Stored dataset items:
——————

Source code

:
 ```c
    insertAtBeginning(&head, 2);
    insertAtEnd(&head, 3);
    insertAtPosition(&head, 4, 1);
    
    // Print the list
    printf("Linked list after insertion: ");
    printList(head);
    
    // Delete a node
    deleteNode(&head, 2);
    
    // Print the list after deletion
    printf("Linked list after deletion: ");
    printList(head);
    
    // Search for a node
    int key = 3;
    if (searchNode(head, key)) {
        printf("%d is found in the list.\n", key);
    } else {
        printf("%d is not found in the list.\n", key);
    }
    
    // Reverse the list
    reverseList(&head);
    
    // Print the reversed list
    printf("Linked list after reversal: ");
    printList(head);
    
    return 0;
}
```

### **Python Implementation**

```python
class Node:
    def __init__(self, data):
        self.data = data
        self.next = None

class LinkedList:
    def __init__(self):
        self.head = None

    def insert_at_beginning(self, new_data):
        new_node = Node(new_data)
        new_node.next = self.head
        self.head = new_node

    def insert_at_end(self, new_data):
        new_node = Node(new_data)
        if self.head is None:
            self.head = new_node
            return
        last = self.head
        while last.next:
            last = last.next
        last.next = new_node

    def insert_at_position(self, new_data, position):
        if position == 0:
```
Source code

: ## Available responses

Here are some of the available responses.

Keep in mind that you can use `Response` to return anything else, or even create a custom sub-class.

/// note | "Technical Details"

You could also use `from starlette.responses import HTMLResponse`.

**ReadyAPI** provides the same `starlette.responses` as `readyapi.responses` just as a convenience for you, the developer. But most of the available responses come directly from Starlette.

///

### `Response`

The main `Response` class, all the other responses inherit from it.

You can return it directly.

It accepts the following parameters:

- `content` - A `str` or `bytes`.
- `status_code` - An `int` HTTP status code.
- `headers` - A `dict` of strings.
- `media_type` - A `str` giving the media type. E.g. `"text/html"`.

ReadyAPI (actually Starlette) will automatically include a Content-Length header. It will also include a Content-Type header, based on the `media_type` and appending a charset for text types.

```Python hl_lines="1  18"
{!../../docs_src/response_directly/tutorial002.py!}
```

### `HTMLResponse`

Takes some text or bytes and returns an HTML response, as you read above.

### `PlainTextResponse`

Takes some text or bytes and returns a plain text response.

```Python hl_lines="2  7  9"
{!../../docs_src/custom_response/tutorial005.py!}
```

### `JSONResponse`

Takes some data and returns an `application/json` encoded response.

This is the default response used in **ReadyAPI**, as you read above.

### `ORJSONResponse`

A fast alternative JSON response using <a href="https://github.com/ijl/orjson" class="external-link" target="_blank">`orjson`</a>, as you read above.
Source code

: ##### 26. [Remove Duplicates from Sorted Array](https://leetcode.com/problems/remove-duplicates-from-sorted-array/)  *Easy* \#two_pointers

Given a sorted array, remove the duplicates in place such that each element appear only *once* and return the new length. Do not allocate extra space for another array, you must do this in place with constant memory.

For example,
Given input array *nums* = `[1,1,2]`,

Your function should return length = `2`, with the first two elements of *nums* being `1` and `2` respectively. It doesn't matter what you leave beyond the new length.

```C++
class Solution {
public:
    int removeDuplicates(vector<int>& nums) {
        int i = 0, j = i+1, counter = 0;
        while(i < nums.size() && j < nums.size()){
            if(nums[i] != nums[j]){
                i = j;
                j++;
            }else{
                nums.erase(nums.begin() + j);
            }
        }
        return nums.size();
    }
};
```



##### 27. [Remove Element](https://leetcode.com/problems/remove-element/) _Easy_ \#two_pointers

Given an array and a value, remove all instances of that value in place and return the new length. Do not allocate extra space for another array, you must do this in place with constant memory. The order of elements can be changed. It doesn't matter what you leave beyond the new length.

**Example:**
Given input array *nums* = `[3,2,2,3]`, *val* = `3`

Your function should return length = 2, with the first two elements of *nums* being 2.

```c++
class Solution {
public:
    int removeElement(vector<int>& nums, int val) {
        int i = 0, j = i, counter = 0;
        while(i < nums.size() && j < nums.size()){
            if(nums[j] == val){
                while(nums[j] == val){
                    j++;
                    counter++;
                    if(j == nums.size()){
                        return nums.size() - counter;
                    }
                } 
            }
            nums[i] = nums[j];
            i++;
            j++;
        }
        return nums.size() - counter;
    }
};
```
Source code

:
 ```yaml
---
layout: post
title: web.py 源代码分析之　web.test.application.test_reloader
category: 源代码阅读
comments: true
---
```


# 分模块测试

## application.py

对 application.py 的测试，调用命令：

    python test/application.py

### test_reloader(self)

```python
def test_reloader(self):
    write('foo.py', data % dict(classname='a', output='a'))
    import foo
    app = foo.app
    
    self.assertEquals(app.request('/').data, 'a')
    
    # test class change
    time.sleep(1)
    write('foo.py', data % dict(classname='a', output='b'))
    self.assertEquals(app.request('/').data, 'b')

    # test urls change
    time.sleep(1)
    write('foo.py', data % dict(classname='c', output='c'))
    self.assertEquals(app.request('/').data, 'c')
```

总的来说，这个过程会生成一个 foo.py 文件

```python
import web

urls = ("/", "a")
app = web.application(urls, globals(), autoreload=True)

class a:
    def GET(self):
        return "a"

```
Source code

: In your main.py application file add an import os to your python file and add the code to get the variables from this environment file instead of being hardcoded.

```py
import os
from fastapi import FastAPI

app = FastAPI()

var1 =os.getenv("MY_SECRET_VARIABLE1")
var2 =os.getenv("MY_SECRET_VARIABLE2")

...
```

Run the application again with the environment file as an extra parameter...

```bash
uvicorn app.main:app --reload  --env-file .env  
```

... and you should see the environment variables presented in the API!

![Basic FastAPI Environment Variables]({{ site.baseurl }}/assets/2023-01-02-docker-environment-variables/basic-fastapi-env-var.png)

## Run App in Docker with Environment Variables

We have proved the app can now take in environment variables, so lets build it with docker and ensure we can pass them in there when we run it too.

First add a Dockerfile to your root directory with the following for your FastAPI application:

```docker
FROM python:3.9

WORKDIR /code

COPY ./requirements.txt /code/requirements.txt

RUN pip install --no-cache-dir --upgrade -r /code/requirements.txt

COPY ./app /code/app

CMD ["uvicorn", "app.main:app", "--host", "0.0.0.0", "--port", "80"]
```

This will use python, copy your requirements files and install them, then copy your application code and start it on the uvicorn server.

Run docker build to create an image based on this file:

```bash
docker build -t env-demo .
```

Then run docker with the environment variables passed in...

——————

__EXERCISE__.
Among the lines above, find those with the string "output" and copy them.

__RESPONSE__.
    write('foo.py', data % dict(classname='a', output='a'))
    write('foo.py', data % dict(classname='a', output='b'))
    write('foo.py', data % dict(classname='c', output='c'))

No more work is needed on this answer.